Não precisa ser muito imaginativo
para concluir que Frank “despiroca” completamente e essa iminente loucura é o ponto
de partida para God Bless America. Sem nada a perder, empunhando uma pistola
automática, o homem rouba o Ford Camaro de seu vizinho mal educado e saí pelas
estradas dessa America pouco valorosa a procura de corrigir as injustiças. Sua
primeira vitima é uma adolescente que protagoniza um reality show sobre a sua
vida materialista. Em uma cena tão engraçada quanto improvável, Frank enche a
fútil mocinha de tiros. Na mesma seqüência ele também acaba por conhecer a sua
futura parceira, a estudante Roxy, uma sociopata latejante, com um potencial
incrível, digamos assim.
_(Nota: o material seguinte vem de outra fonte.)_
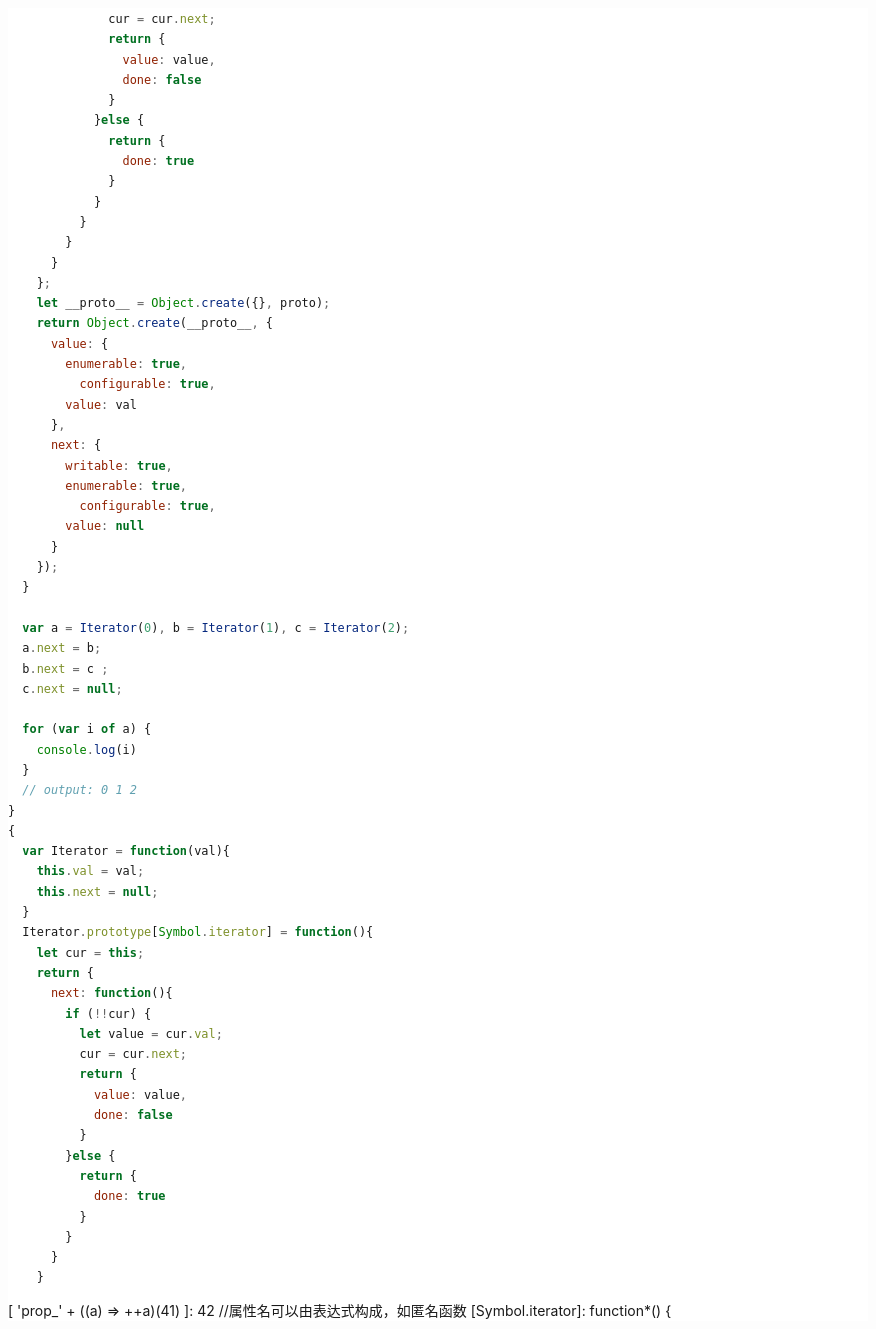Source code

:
 ```JavaScript
              cur = cur.next;
              return {
                value: value,
                done: false
              }
            }else {
              return {
                done: true
              }
            }
          }
        }
      }
    };
    let __proto__ = Object.create({}, proto);
    return Object.create(__proto__, {
      value: {
        enumerable: true,
          configurable: true,
        value: val
      },
      next: {
        writable: true,
        enumerable: true,
          configurable: true,
        value: null
      }
    });
  }

  var a = Iterator(0), b = Iterator(1), c = Iterator(2);
  a.next = b;
  b.next = c ;
  c.next = null;

  for (var i of a) {
    console.log(i)
  }
  // output: 0 1 2
}
{
  var Iterator = function(val){
    this.val = val;
    this.next = null;
  }
  Iterator.prototype[Symbol.iterator] = function(){
    let cur = this;
    return {
      next: function(){
        if (!!cur) {
          let value = cur.val;
          cur = cur.next;
          return {
            value: value,
            done: false
          }
        }else {
          return {
            done: true
          }
        }
      }
    }
```

  [ 'prop_' + ((a) => ++a)(41) ]: 42 //属性名可以由表达式构成，如匿名函数
  [Symbol.iterator]: function*() {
As referências a obras semelhantes são evidentes e
acredito que estão ali para serem pescadas pelo público, causando um joguinho
divertido para cinéfilos mais atentos. Não é difícil identificar sugestões e
citações ao já mencionado Bonnie e Clyde (a certa altura Roxy fala: “Então
nossa relação é platônica? Sem sexo?”), Um Dia de Fúria, Assassinos por
Natureza, Pulp Fiction e por aí vai. Ainda que com alguma deficiência em
confluir o tom cômico com o hiper-realistico, o diretor consegue costurar tantas
alusões sem que elas se sobreponham totalmente aos protagonistas. Afinal,
apesar de serem tão estranhos quanto o casal de Ensina-me a Viver de Hal Ashby,
Frank e Roxy atingem um nível louvável de química, rendendo até alguns momentos
relevantes de ternura.
Alternando-se entre cenas de humor sarcástico, drama
barato e de violência explicita, afinal o único e estrito propósito da dupla é
matar o maior numero possível de pessoas “idiotas”, God Bless America nunca
chega a transcender sua temática e tornar-se um grande pequeno filme. Os
personagens saem do lugar nenhum e chegam a lugar algum, suas motivações se
dispersam e não existe uma evolução. A certa altura tudo parece soar
repetitivo. Existem boas sacadas no roteiro, como a digressão sobre as
autoridades não terem a menor idéia de quem anda praticando tais crimes e para
justificarem sua total ineficiência, optam por acusarem terroristas e
imigrantes. Todavia, o filme peca por cair no lugar comum em suas soluções
previsíveis e alegóricas. A virada da trama (onde existe uma revelação
importantíssima) é mal resolvida, claramente relegada, para não dizer preguiçosa,
e acaba por ser tão medíocre quanto os filmes e séries que ela tende a
tripudiar durante a história. Os diálogos espirituosos, repletos de referências
pops (de Alice Cooper a Diablo Cody), são o que podemos considerar como o ponto
alto da obra. Neles presenciamos uma ácida verve cômica, mas que não chega a
ser suficiente para sustentar uma narrativa. Como disse no inicio, é uma obra
curiosa, incomoda, mas a reflexão que pretende propor é um tanto pueril.